Collected data
☆ ☆ ☆ ☆

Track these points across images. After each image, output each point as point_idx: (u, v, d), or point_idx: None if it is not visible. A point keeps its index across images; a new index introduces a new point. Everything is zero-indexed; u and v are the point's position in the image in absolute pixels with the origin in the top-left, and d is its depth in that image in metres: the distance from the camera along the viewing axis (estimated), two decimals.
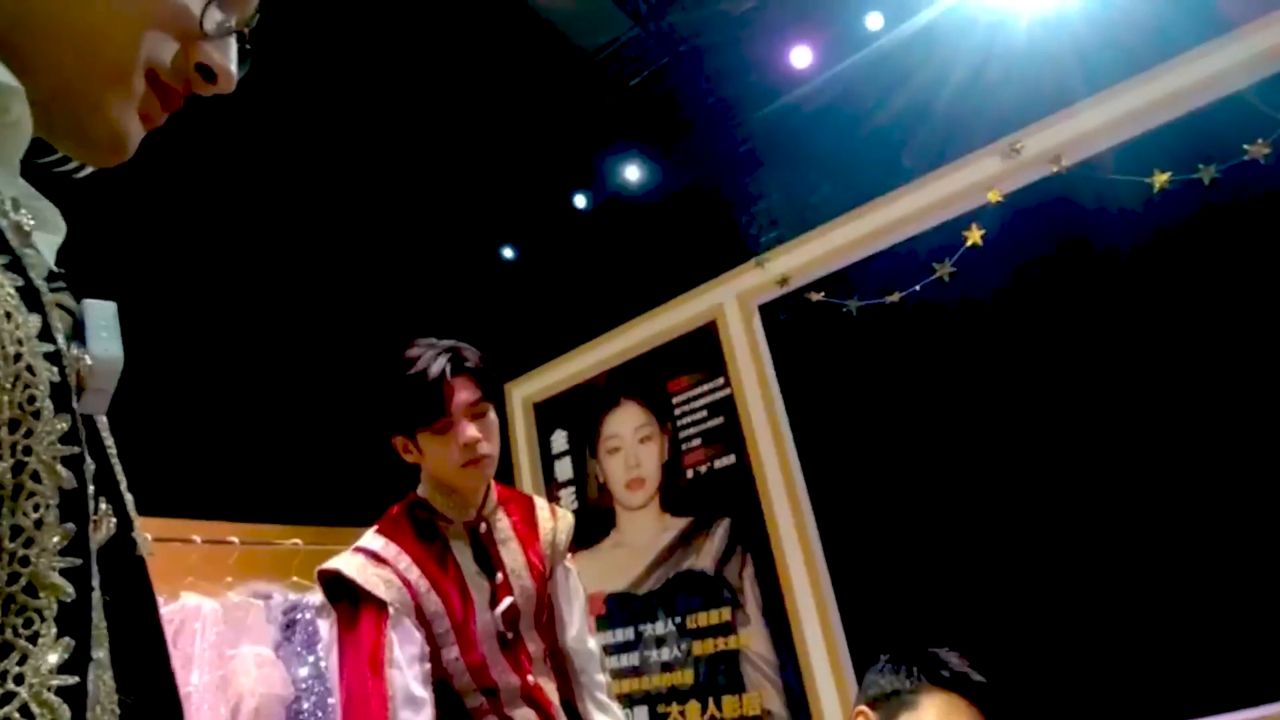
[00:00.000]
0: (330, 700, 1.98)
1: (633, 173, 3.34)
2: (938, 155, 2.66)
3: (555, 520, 1.83)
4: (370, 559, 1.55)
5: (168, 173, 2.28)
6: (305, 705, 1.94)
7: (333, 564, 1.56)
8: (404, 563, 1.57)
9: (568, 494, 3.23)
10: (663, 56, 3.09)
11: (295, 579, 2.23)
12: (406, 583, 1.55)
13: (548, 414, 3.38)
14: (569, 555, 1.85)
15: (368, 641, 1.49)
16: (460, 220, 3.42)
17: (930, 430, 2.61)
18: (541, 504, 1.86)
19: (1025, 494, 2.40)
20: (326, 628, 2.12)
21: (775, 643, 2.68)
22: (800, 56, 2.91)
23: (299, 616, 2.09)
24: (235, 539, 2.28)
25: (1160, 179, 2.29)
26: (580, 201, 3.54)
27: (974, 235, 2.58)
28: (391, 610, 1.52)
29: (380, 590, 1.52)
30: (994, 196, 2.55)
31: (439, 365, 1.58)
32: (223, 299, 2.91)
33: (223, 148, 2.59)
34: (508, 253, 3.69)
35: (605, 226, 3.39)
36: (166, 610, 2.03)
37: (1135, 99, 2.34)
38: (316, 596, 2.16)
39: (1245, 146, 2.18)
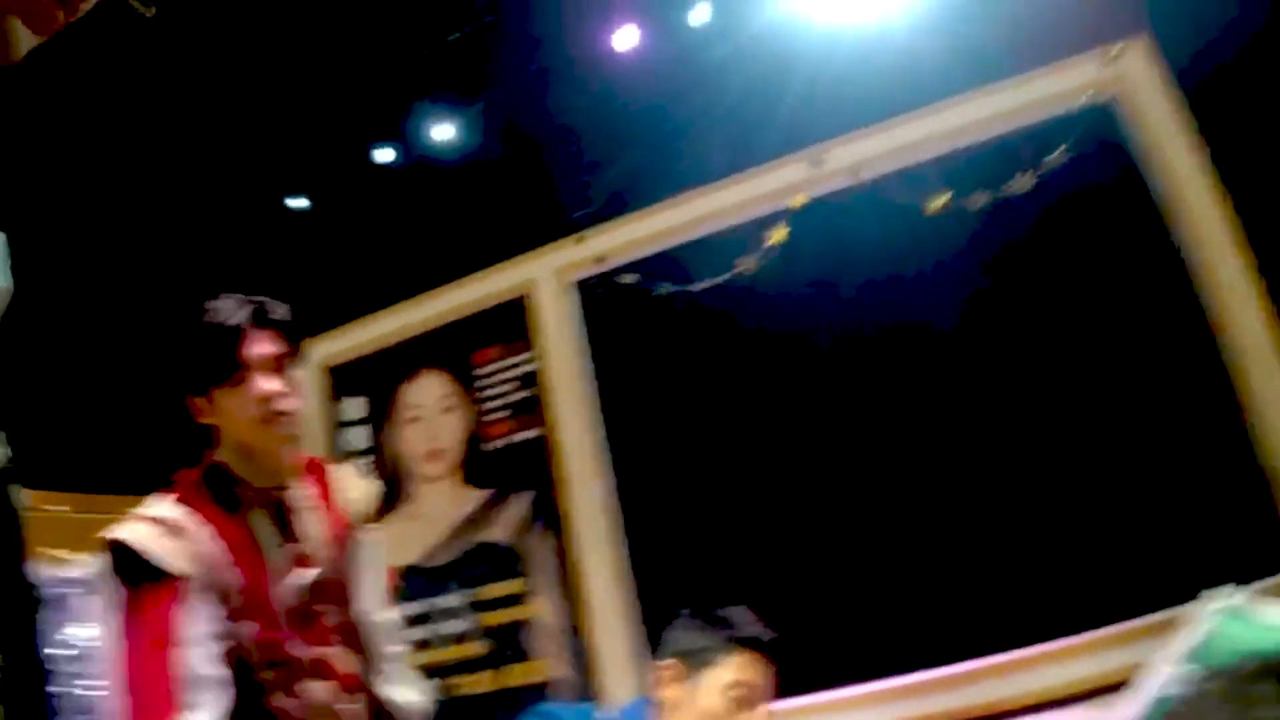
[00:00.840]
0: (92, 681, 1.78)
1: (448, 132, 3.24)
2: (754, 155, 2.82)
3: (357, 489, 1.79)
4: (164, 529, 1.42)
5: None
6: (64, 687, 1.74)
7: (120, 533, 1.41)
8: (203, 534, 1.46)
9: (360, 464, 3.10)
10: (488, 14, 3.01)
11: (58, 551, 1.96)
12: (204, 555, 1.44)
13: (343, 379, 3.21)
14: (369, 525, 1.81)
15: (158, 618, 1.37)
16: (258, 170, 3.15)
17: (727, 415, 2.78)
18: (343, 472, 1.79)
19: (809, 482, 2.64)
20: (96, 602, 1.90)
21: (566, 613, 2.75)
22: (625, 38, 2.94)
23: (61, 591, 1.85)
24: None
25: (939, 201, 2.59)
26: (387, 156, 3.38)
27: (777, 235, 2.77)
28: (186, 585, 1.41)
29: (174, 563, 1.40)
30: (798, 201, 2.74)
31: (238, 316, 1.49)
32: None
33: None
34: (303, 203, 3.46)
35: (418, 186, 3.26)
36: None
37: (929, 126, 2.63)
38: (80, 569, 1.93)
39: (1014, 178, 2.52)
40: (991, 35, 2.47)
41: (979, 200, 2.55)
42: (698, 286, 2.85)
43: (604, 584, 2.72)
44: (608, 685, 2.66)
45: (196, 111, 2.94)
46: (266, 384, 1.48)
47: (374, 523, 1.84)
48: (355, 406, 3.18)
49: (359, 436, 3.15)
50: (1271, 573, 2.13)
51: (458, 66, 3.12)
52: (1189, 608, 1.71)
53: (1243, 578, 1.96)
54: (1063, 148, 2.48)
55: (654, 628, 2.62)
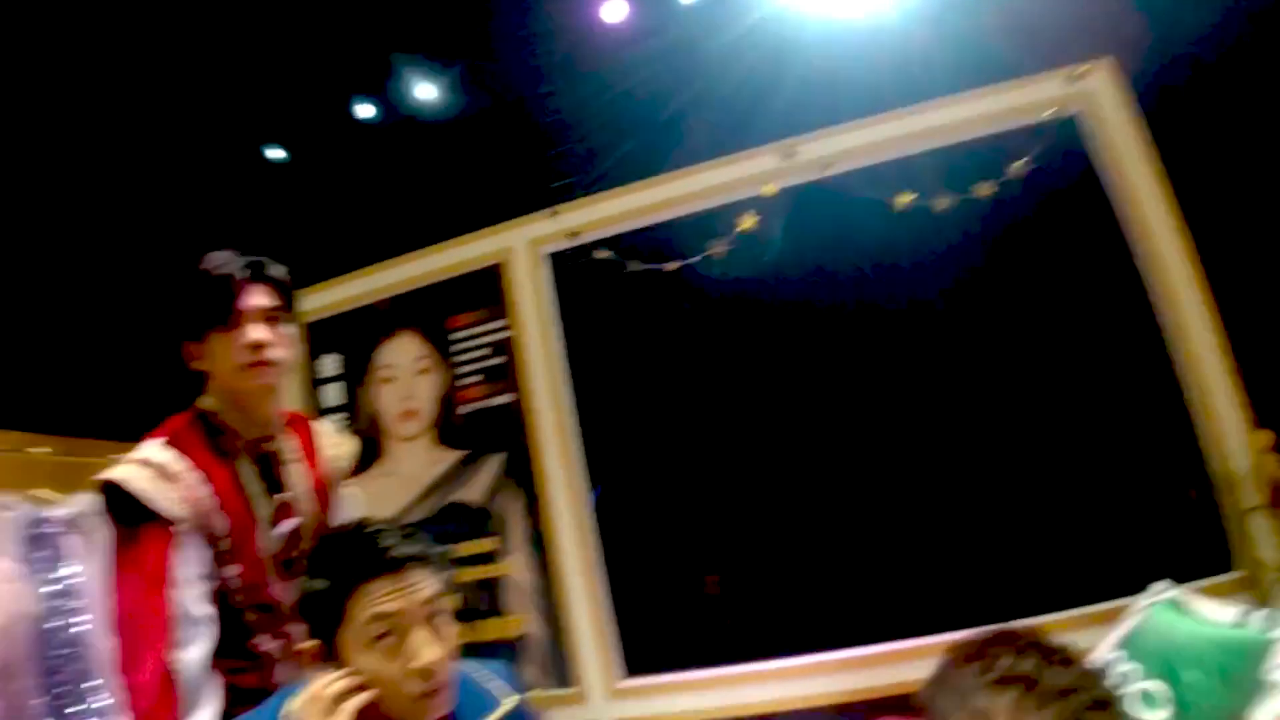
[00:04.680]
0: (81, 618, 1.86)
1: (430, 92, 3.26)
2: (730, 141, 2.90)
3: (338, 445, 1.89)
4: (158, 473, 1.51)
5: None
6: (55, 623, 1.82)
7: (116, 475, 1.50)
8: (193, 479, 1.55)
9: (336, 421, 3.18)
10: None
11: (40, 491, 2.03)
12: (195, 499, 1.54)
13: (320, 336, 3.27)
14: (347, 480, 1.91)
15: (150, 559, 1.47)
16: (239, 121, 3.17)
17: (690, 388, 2.90)
18: (325, 428, 1.90)
19: (755, 450, 2.78)
20: (80, 542, 1.98)
21: (537, 571, 2.88)
22: (613, 10, 2.99)
23: (45, 530, 1.92)
24: None
25: (903, 199, 2.70)
26: (368, 112, 3.40)
27: (747, 222, 2.87)
28: (177, 527, 1.50)
29: (167, 506, 1.50)
30: (769, 190, 2.84)
31: (236, 266, 1.59)
32: None
33: None
34: (281, 155, 3.48)
35: (399, 146, 3.30)
36: None
37: (901, 127, 2.74)
38: (64, 509, 2.00)
39: (978, 184, 2.65)
40: (966, 47, 2.57)
41: (943, 202, 2.67)
42: (669, 266, 2.94)
43: (572, 545, 2.84)
44: (577, 643, 2.79)
45: (179, 57, 2.96)
46: (259, 331, 1.58)
47: (351, 479, 1.95)
48: (332, 364, 3.25)
49: (334, 393, 3.22)
50: (1219, 571, 2.27)
51: (445, 26, 3.14)
52: (1135, 599, 1.77)
53: (1192, 575, 2.10)
54: (1027, 158, 2.61)
55: (621, 587, 2.78)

☆ ☆ ☆ ☆

## Task
Please copy the lines above from the line with "22: (800, 56, 2.91)" up to and including the line with "39: (1245, 146, 2.18)", exactly as written and with nothing else.

## Solution
22: (800, 56, 2.91)
23: (299, 616, 2.09)
24: (235, 539, 2.28)
25: (1160, 179, 2.29)
26: (580, 201, 3.54)
27: (974, 235, 2.58)
28: (391, 610, 1.52)
29: (380, 590, 1.52)
30: (994, 196, 2.55)
31: (439, 365, 1.58)
32: (223, 299, 2.91)
33: (223, 148, 2.59)
34: (508, 253, 3.69)
35: (605, 226, 3.39)
36: (166, 610, 2.03)
37: (1135, 99, 2.34)
38: (316, 596, 2.16)
39: (1245, 146, 2.18)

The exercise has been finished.